ためしにemacsで、新しいファイルをつくり、スペルチェックしてみる。

  • emacs上でC-x C-f (Controlキーを押しながらxキーを押す、その後Controlキーを押しながらfキーを押す)で~/new.txtを作成
  • 「I wish I were a birb.」と打つ
  • M-x ispell とコマンドを実行
  • 「birb」に対して変換候補がでたならばaspellはちゃんと動いている。
  • C-x C-sで保存する。

オプション:日本語インクリメンタル検索 cmigemoのインストール&設定_

emacs上で文字列検索する際にはC-sというコマンドで検索するが、通常だとアルファベットはアルファベット、ひらがな+漢字はひらがな+漢字でしか検索できない。しかし、migemoというスクリプトをインストールすると、ひらがな+漢字をアルファベット(ローマ字)で検索できるようになり、とても便利。

migemoのインストール

% sudo apt install cmigemo

migemoパッケージをインストールする。emacs上で M-x package-list-pakcages 表示されたパッケージ一覧の中からC-sでmigemoパッケージを探す。
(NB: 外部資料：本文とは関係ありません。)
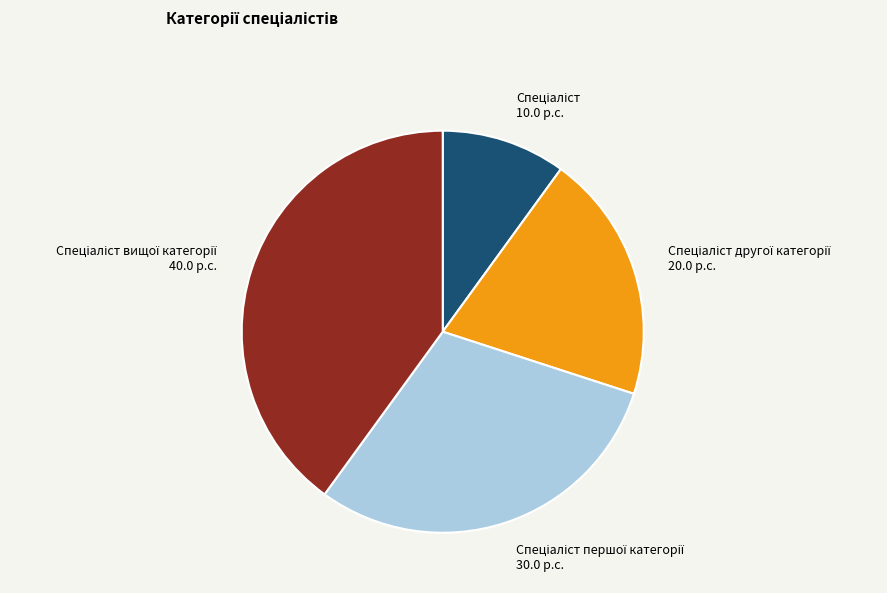

Is there any slice that represents more than half of the pie?

No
migemoパッケージが見つかったらそのリンクの上でEnterキーを押す。

emacsが2画面表示になり、下画面に「Install」というリンクができるので、カーソルをそこに合わせてEnterキーを押す。するとパッケージがインストールされる。

~/.emacs.d/inits/32-migemo.el を設置する。

% cp yg-emacs-inits/32-migemo.el inits/32-migemo.el

設置したら、~/.emacs.d/init.elをemacsで開き、M-x eval-bufferというようにemacs上でコマンドを打ち、設定を反映させる。

検索できるかどうか試してみる。

  • サンプルファイルをダウンロードしてみる。
    % cd
    % wget http://www.aise.ics.saitama-u.ac.jp/~gotoh/Download/Samples/Example.utf8.txt
    
    % ls Example.utf8.txt (ダウンロードできていることを確かめる)
    
  • emacsでExample.utf8.txtを開く(emacs上で C-x C-f ~/Example.utf8.txtを開く)
  • 検索してみる。C-s pasokon
  • 下の画像のように「パソコン」が検索候補としてヒットする。C-sを押すたびに次候補へ進む
  • 検索終了する場合はEnterキーを押す

オプション:フォントの設定 11-font.el_

フォントも自由に設定できる。せっかくWindows上でemacsを使うのでWindowsのフォントを使用してみる(参考:Windows Subsystem for Linux + X Windowを1.024倍くらい使いこなすための方法)。

まず、WindowsのフォントをUbuntuから使えるようにする。

% sudo ln -s /mnt/c/Windows/Fonts /usr/share/fonts/windows
% sudo fc-cache -fv

使用できるフォントは以下のコマンドで調べられる。

% fc-list

絞り込む場合はgrepコマンドを使う。

% fc-list | grep MS (MSゴシックなどのみを抜き出す)
% fc-list | grep Yu (游ゴシックなどのみを抜き出す)
% fc-list | grep Meiryo (メイリオ、メイリオUIなどのみを抜き出す)

メイリオフォントを使ってみる。~/.emacs.d/inits/11-font.el を設置する。

% cp yg-emacs-inits/11-font.el inits/

emacsを一旦終了し、再起動する。

GUIからフォントを変更する方法もある。